**WHAT TO DO:**
A word-for-word copy of the entries is needed, and it should contain no images.

** INFORMATION follows **

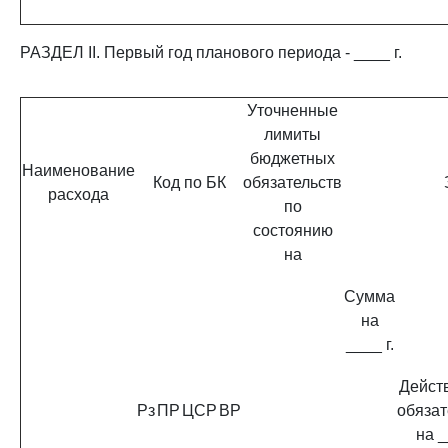
РАЗДЕЛ II. Первый год планового периода - ____ г.
Уточненные
лимиты
бюджетных
Наименование
Код по БК
обязательств
расхода
по
состоянию
на
Сумма
на
____ г.
Дейст
Рз
ПР
ЦСР
ВР
обязат
на _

** End of INFORMATION **

**OUTPUT FOR THIS TASK:**
РАЗДЕЛ II. Первый год планового периода - ____ г.
Уточненные
лимиты
бюджетных
Наименование
Код по БК
обязательств
расхода
по
состоянию
на
Сумма
на
____ г.
Дейст
Рз
ПР
ЦСР
ВР
обязат
на _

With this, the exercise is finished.